С тех пор как мы начали выступать на сцене, жизнь в Академии, которая раньше представляла собой череду долгих и скучных дней, посвященных тренировкам, и коротких ночей усталого сна, стала намного интереснее. Казалось, день уходил впустую, если не случалось какого-нибудь приключения и я обычно оказывался в самом центре событий. Нельзя сказать, что наша жизнь стала сложнее. Мы продолжали довольствоваться мелкими радостями: редкими минутами игры в стеклянные шарики, пока нас не останавливал один из преподавателей, коротким сном на уроках - на тот случай, если внезапно нагрянет Учитель, мы научились спать с открытыми глазами, - и, разумеется, едой, которая всегда оставалась лучшим развлечением.
По мере взросления нам предоставляли все большую свободу.
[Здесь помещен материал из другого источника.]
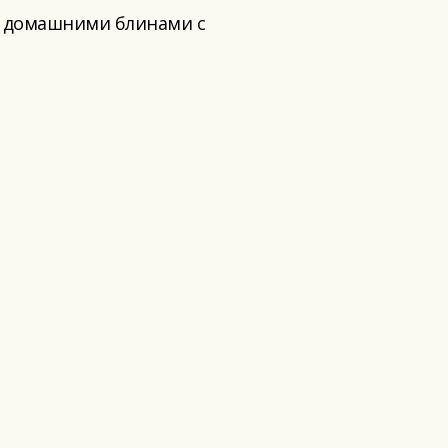
 с домашними блинами с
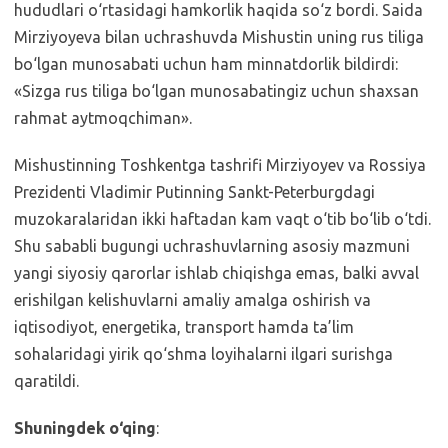
hududlari o‘rtasidagi hamkorlik haqida so‘z bordi. Saida
Mirziyoyeva bilan uchrashuvda Mishustin uning rus tiliga
bo‘lgan munosabati uchun ham minnatdorlik bildirdi:
«Sizga rus tiliga bo‘lgan munosabatingiz uchun shaxsan
rahmat aytmoqchiman».
Mishustinning Toshkentga tashrifi Mirziyoyev va Rossiya
Prezidenti Vladimir Putinning Sankt-Peterburgdagi
muzokaralaridan ikki haftadan kam vaqt o‘tib bo‘lib o‘tdi.
Shu sababli bugungi uchrashuvlarning asosiy mazmuni
yangi siyosiy qarorlar ishlab chiqishga emas, balki avval
erishilgan kelishuvlarni amaliy amalga oshirish va
iqtisodiyot, energetika, transport hamda ta’lim
sohalaridagi yirik qo‘shma loyihalarni ilgari surishga
qaratildi.
Shuningdek o‘qing
:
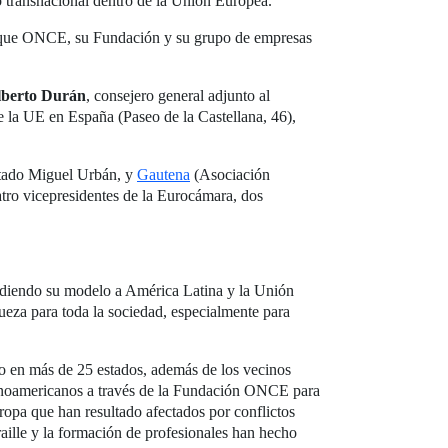
 transnacional dentro de la Unión Europea.
s que ONCE, su Fundación y su grupo de empresas
lberto Durán
, consejero general adjunto al
de la UE en España (Paseo de la Castellana, 46),
utado Miguel Urbán, y
Gautena
(Asociación
tro vicepresidentes de la Eurocámara, dos
ndiendo su modelo a América Latina y la Unión
ueza para toda la sociedad, especialmente para
o en más de 25 estados, además de los vecinos
tinoamericanos a través de la Fundación ONCE para
opa que han resultado afectados por conflictos
aille y la formación de profesionales han hecho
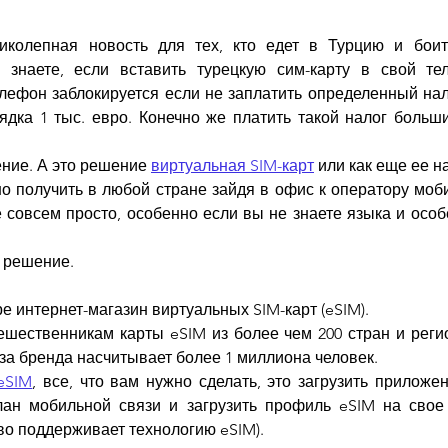
колепная новость для тех, кто едет в Турцию и боитс
 знаете, если вставить турецкую сим-карту в свой тел
ефон заблокируется если не заплатить определенный нало
ядка 1 тыс. евро. Конечно же платить такой налог больши
ние. А это решение 
виртуальная 
SIM-карт
 или как еще ее 
о получить в любой стране зайдя в офис к оператору моби
не совсем просто, особенно если вы не знаете языка и особ
е решение.
е интернет-магазин виртуальных SIM-карт (eSIM).
тешественникам карты eSIM из более чем 200 стран и реги
за бренда насчитывает более 1 миллиона человек.
eSIM
, все, что вам нужно сделать, это загрузить приложени
н мобильной связи и загрузить профиль eSIM на свое у
тво поддерживает технологию eSIM).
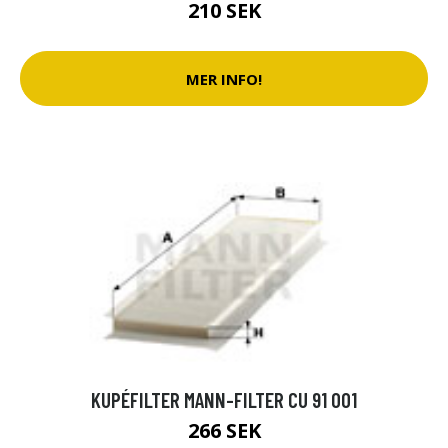
210 SEK
MER INFO!
KUPÉFILTER MANN-FILTER CU 91 001
266 SEK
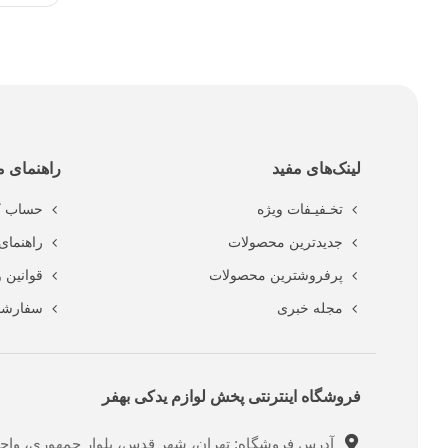
لینک‌های مفید
راهنمای م
تخـفیـفات ویژه
حساب ک
جدیدترین محصولات
راهنمای 
پرفروشترین محصولات
قوانین 
مجله خبری
سفارشا
فروشگاه اینترنتی پخش لوازم یدکی بهفر
آدرس فروشگاه: تهران، شهر قدس، بلوار جمهوری، واحد ت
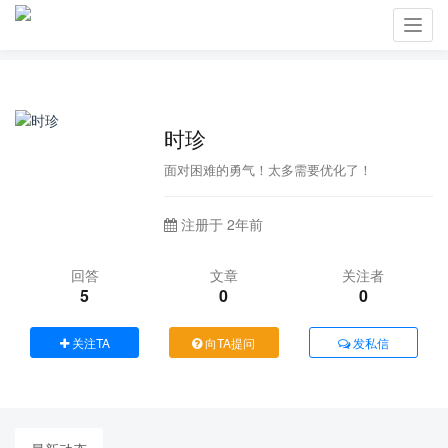
Toggl
navig
时珍
面对困难的勇气！太多需要优化了！
注册于 2年前
回答
文章
关注者
5
0
0
关注TA
向TA提问
发私信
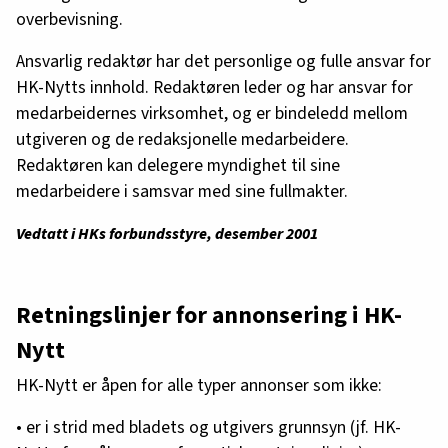
overbevisning.
Ansvarlig redaktør har det personlige og fulle ansvar for
HK-Nytts innhold. Redaktøren leder og har ansvar for
medarbeidernes virksomhet, og er bindeledd mellom
utgiveren og de redaksjonelle medarbeidere.
Redaktøren kan delegere myndighet til sine
medarbeidere i samsvar med sine fullmakter.
Vedtatt i HKs forbundsstyre, desember 2001
Retningslinjer for annonsering i HK-
Nytt
HK-Nytt er åpen for alle typer annonser som ikke:
• er i strid med bladets og utgivers grunnsyn (jf. HK-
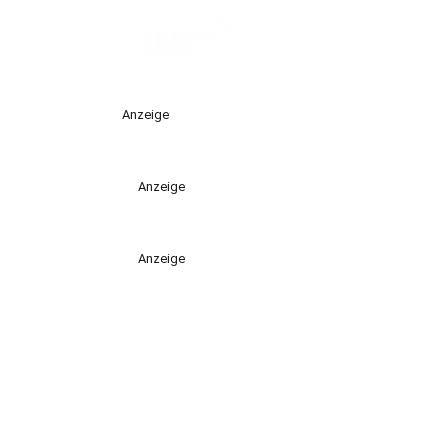
Anzeige
Anzeige
Anzeige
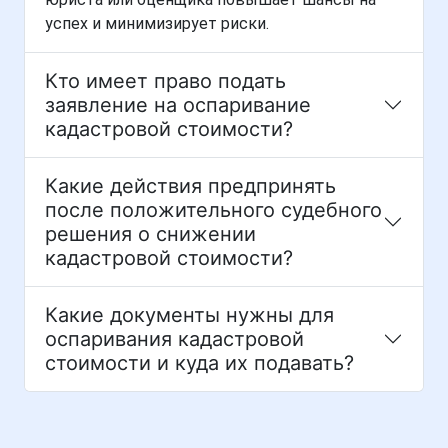
успех и минимизирует риски.
Кто имеет право подать
заявление на оспаривание
кадастровой стоимости?
Какие действия предпринять
после положительного судебного
решения о снижении
кадастровой стоимости?
Какие документы нужны для
оспаривания кадастровой
стоимости и куда их подавать?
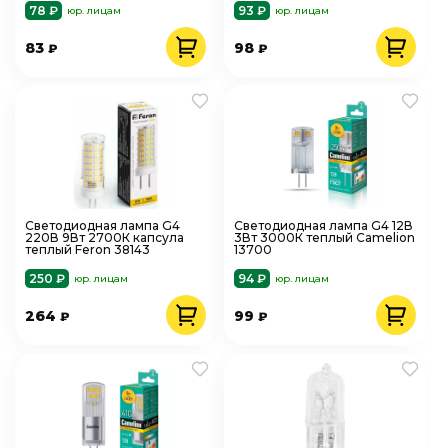
78 ₽
93 ₽
юр. лицам
юр. лицам
83
98
₽
₽
Светодиодная лампа G4
Светодиодная лампа G4 12В
220В 9Вт 2700К капсула
3Вт 3000К теплый Camelion
теплый Feron 38143
13700
250 ₽
94 ₽
юр. лицам
юр. лицам
264
99
₽
₽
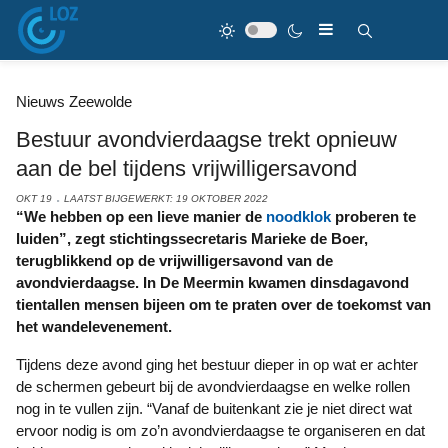
Nieuws Zeewolde
Bestuur avondvierdaagse trekt opnieuw
aan de bel tijdens vrijwilligersavond
OKT 19
LAATST BIJGEWERKT: 19 OKTOBER 2022
“We hebben op een lieve manier de
noodklok
proberen te
luiden”, zegt stichtingssecretaris Marieke de Boer,
terugblikkend op de vrijwilligersavond van de
avondvierdaagse. In De Meermin kwamen dinsdagavond
tientallen mensen bijeen om te praten over de toekomst van
het wandelevenement.
Tijdens deze avond ging het bestuur dieper in op wat er achter
de schermen gebeurt bij de avondvierdaagse en welke rollen
nog in te vullen zijn. “Vanaf de buitenkant zie je niet direct wat
ervoor nodig is om zo’n avondvierdaagse te organiseren en dat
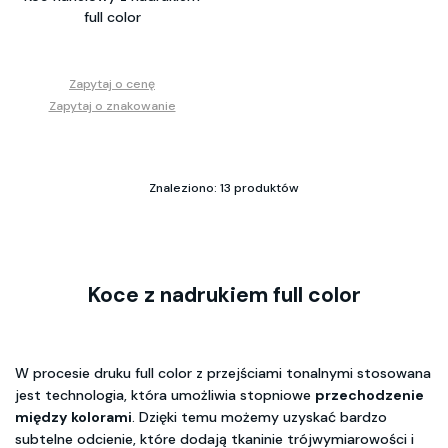
full color
Zapytaj o cenę
Zapytaj o znakowanie
Znaleziono: 13 produktów
Koce z nadrukiem full color
W procesie druku full color z przejściami tonalnymi stosowana
jest technologia, która umożliwia stopniowe
przechodzenie
między kolorami
. Dzięki temu możemy uzyskać bardzo
subtelne odcienie, które dodają tkaninie trójwymiarowości i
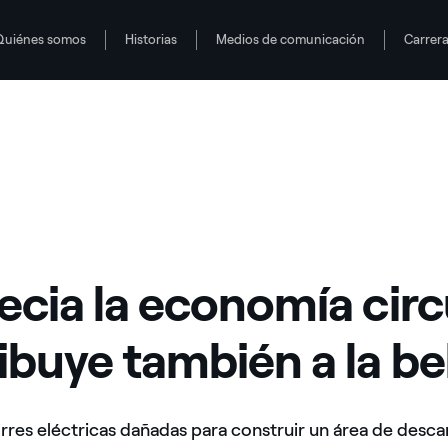
Quiénes somos
Historias
Medios de comunicación
Carrer
 belleza
ecia la economía circ
ibuye también a la be
torres eléctricas dañadas para construir un área de desc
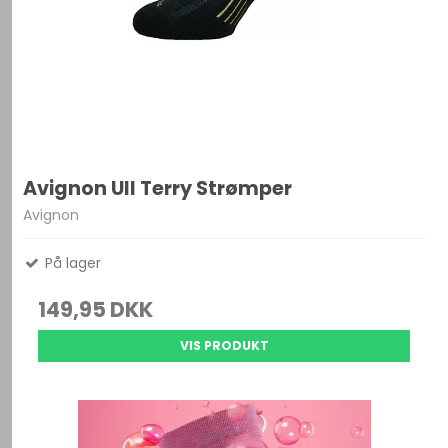
Avignon Ull Terry Strømper
Avignon
På lager
149,95 DKK
VIS PRODUKT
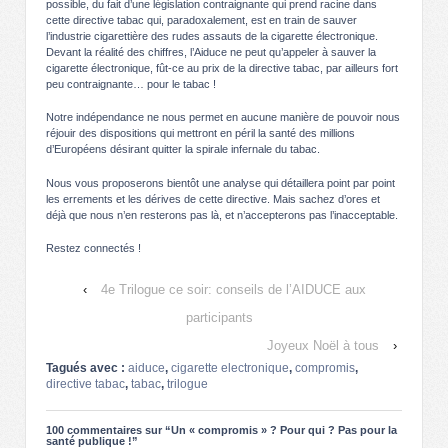
possible, du fait d’une législation contraignante qui prend racine dans
cette directive tabac qui, paradoxalement, est en train de sauver
l’industrie cigarettière des rudes assauts de la cigarette électronique.
Devant la réalité des chiffres, l’Aiduce ne peut qu’appeler à sauver la
cigarette électronique, fût-ce au prix de la directive tabac, par ailleurs fort
peu contraignante… pour le tabac !
Notre indépendance ne nous permet en aucune manière de pouvoir nous
réjouir des dispositions qui mettront en péril la santé des millions
d’Européens désirant quitter la spirale infernale du tabac.
Nous vous proposerons bientôt une analyse qui détaillera point par point
les errements et les dérives de cette directive. Mais sachez d’ores et
déjà que nous n’en resterons pas là, et n’accepterons pas l’inacceptable.
Restez connectés !
‹
4e Trilogue ce soir: conseils de l’AIDUCE aux
participants
Joyeux Noël à tous
›
Tagués avec :
aiduce
,
cigarette electronique
,
compromis
,
directive tabac
,
tabac
,
trilogue
100 commentaires sur “
Un « compromis » ? Pour qui ? Pas pour la
santé publique !
”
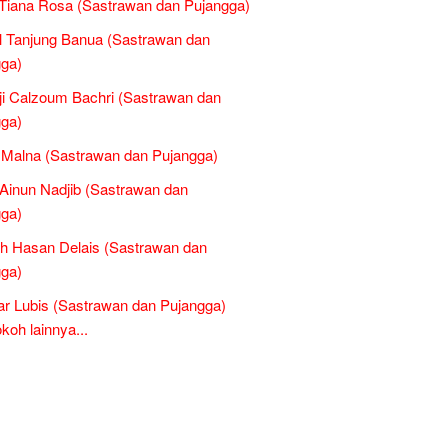
Tiana Rosa (Sastrawan dan Pujangga)
 Tanjung Banua (Sastrawan dan
ga)
ji Calzoum Bachri (Sastrawan dan
ga)
l Malna (Sastrawan dan Pujangga)
inun Nadjib (Sastrawan dan
ga)
h Hasan Delais (Sastrawan dan
ga)
r Lubis (Sastrawan dan Pujangga)
oh lainnya...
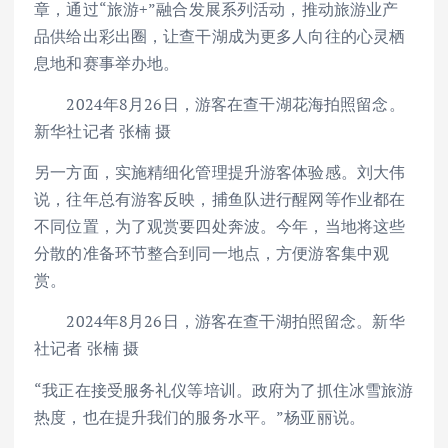
章，通过“旅游+”融合发展系列活动，推动旅游业产
品供给出彩出圈，让查干湖成为更多人向往的心灵栖
息地和赛事举办地。
2024年8月26日，游客在查干湖花海拍照留念。
新华社记者 张楠 摄
另一方面，实施精细化管理提升游客体验感。刘大伟
说，往年总有游客反映，捕鱼队进行醒网等作业都在
不同位置，为了观赏要四处奔波。今年，当地将这些
分散的准备环节整合到同一地点，方便游客集中观
赏。
2024年8月26日，游客在查干湖拍照留念。新华
社记者 张楠 摄
“我正在接受服务礼仪等培训。政府为了抓住冰雪旅游
热度，也在提升我们的服务水平。”杨亚丽说。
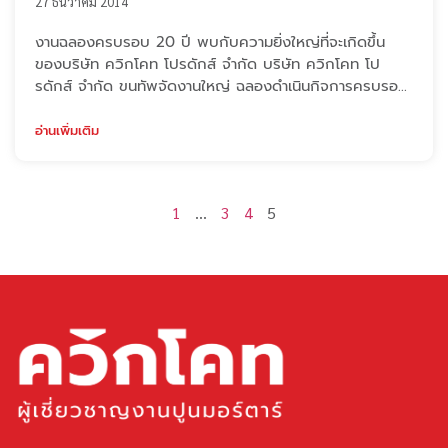
27 ธันวาคม 2014
งานฉลองครบรอบ 20 ปี พบกับความยิ่งใหญ่ที่จะเกิดขึ้น
ของบริษัท ควิกโคท โปรดักส์ จำกัด บริษัท ควิกโคท โป
รดักส์ จำกัด ขนทัพจัดงานใหญ่ ฉลองดำเนินกิจการครบรอบ
20 ปี จัดมินิคอนเสิร์ตจากเจนนิเฟอร์คิ้ม พร้อมทั้งศิลปินคน
ดังอีกมากมาย โดยเชิญแขกผู้มีเกียรติกว่าพันชีวิตเข้าร่วมงาน
อ่านเพิ่มเติม
ทั้งกลุ่มลูกค้าและซัพพลายเออร์ของบริษัท ซึ่งงานจัดเมื่อวันที่
17 ธันวาคม 2557 ที่ผ่านมา ณ หอประชุมกองทัพเรือ ห้อง
เจ้าพระยา นอกจากงา ...
1
…
3
4
5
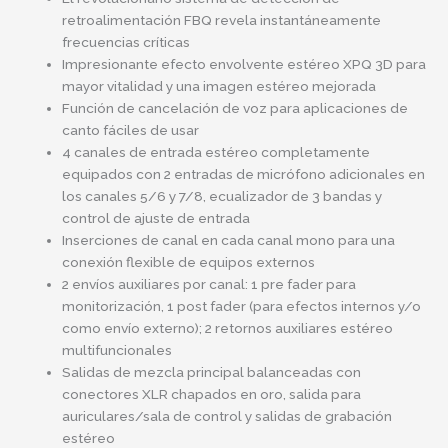
retroalimentación FBQ revela instantáneamente
frecuencias críticas
Impresionante efecto envolvente estéreo XPQ 3D para
mayor vitalidad y una imagen estéreo mejorada
Función de cancelación de voz para aplicaciones de
canto fáciles de usar
4 canales de entrada estéreo completamente
equipados con 2 entradas de micrófono adicionales en
los canales 5/6 y 7/8, ecualizador de 3 bandas y
control de ajuste de entrada
Inserciones de canal en cada canal mono para una
conexión flexible de equipos externos
2 envíos auxiliares por canal: 1 pre fader para
monitorización, 1 post fader (para efectos internos y/o
como envío externo); 2 retornos auxiliares estéreo
multifuncionales
Salidas de mezcla principal balanceadas con
conectores XLR chapados en oro, salida para
auriculares/sala de control y salidas de grabación
estéreo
Очень часто мы играли спектакли сами, а Учитель тем временем проводил занятия для младших учеников в Академии. Добившись такой независимости, мы пользовались ею, чтобы потворствовать себе в самом приятном из известных нам занятий: мы набивали брюхо. Запрещенные для нас в присутствии Учителя лакомства оказывались в нашем полном распоряжении, когда его не было рядом, и перед спектаклями мы жадно поглощали самые изысканные сласти, какие только мог предложить парк развлечений.
Трудность заключалась в том, что после долгих и напряженных выступлений мы снова испытывали голод. Даже если деньги еще оставались, все чудесные лавки парка обычно уже были закрыты к тому времени, когда мы переодевались и снимали грим. Мы угрюмо брели по опустевшему парку - впереди нас не ожидало ничего, кроме долгой поездки в автобусе и жесткого пола спортивного зала, так как кухонные буфеты неизменно были крепко заперты от наших ловких пальцев.
- Черт побери, как хочется есть! - пожаловался как-то Юань Квай. Неужели все лавки закрылись? Я готов умереть за пирожок с бобами. - Затем Юань Тай поведал о своей гастрономической мечте, плюшке с семенами лотоса, Юань Бяо с грустным видом описал тоску по бисквитному пирожному, а Юань Ва красноречиво высказал восторг в отношении булочек с жареной свининой.